IV. Ist das Konzept der GmgV schlüssig?
V. Fazit
I. Einleitung
Auf Initiative einer Gruppe vorwiegend junger Unternehmer und mit Unterstützung bekannter Wirtschaftsexperten hatten im Jahr 2020 fünf Rechtsprofessoren den Entwurf eines Gesetzes für eine Gesellschaft mit beschränkter Haftung im Verantwortungseigentum („GmbH-VE“) vorgelegt.

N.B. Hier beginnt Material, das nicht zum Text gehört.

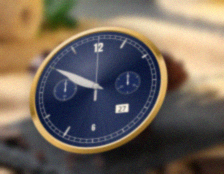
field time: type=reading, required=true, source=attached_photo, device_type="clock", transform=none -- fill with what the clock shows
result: 9:50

Verantwortungseigentum im Sinne dieses Entwurfs bedeutet, dass die Gesellschafter keine Gewinnanteile erhalten und keinen Veräußerungs- oder Liquidationsgewinn erzielen dürfen („Asset-Lock“). Die Stimmrechte sollen bei den Gesellschaftern bleiben, das Unternehmen soll gewinnorientiert am Markt agieren, aber die Gewinne sollen im Unternehmen gebunden sein. Auf diese Weise soll „unabhängig von genetischer Familie und Vermögen“ innerhalb der engen Gemeinschaft der Gesellschafter eine „Fähigkeiten- und Wertefamilie“ geschaffen werden. Die Gesellschafter sollen sich als „intrinsisch motivierte“ Treuhänder verstehen, die das Unternehmen über Generationen hinweg erhalten und entwickeln.
Die Initiative hat von namhaften Politikern, Ökonomen und Unternehmern Unterstützung, aber auch fundamentale Kritik erfahren. Das Verantwortungseigentum vermeide das „Buddenbrook-Syndrom“, es stärke die Selbständigkeit von Unternehmen und diene damit dem Erhalt von Steuersubjekten in Deutschland, so die Befürworter. Es brauche keine neue Rechtsform, Familienunternehmer gingen stets verantwortlich mit dem Unternehmen um, das Modell des Verantwortungs- ZIP 2023, 1826eigentums mache sie zu bloßen Verwaltern ihres Lebenswerkes, heißt es aus den Reihen der Gegner. Die Hoffnung, dass jemand das wertlose Erbe aus Idealismus pflege, sei eine Utopie. Existentielle Anreizmechanismen der marktwirtschaftlichen Ordnung würden ausgeschaltet.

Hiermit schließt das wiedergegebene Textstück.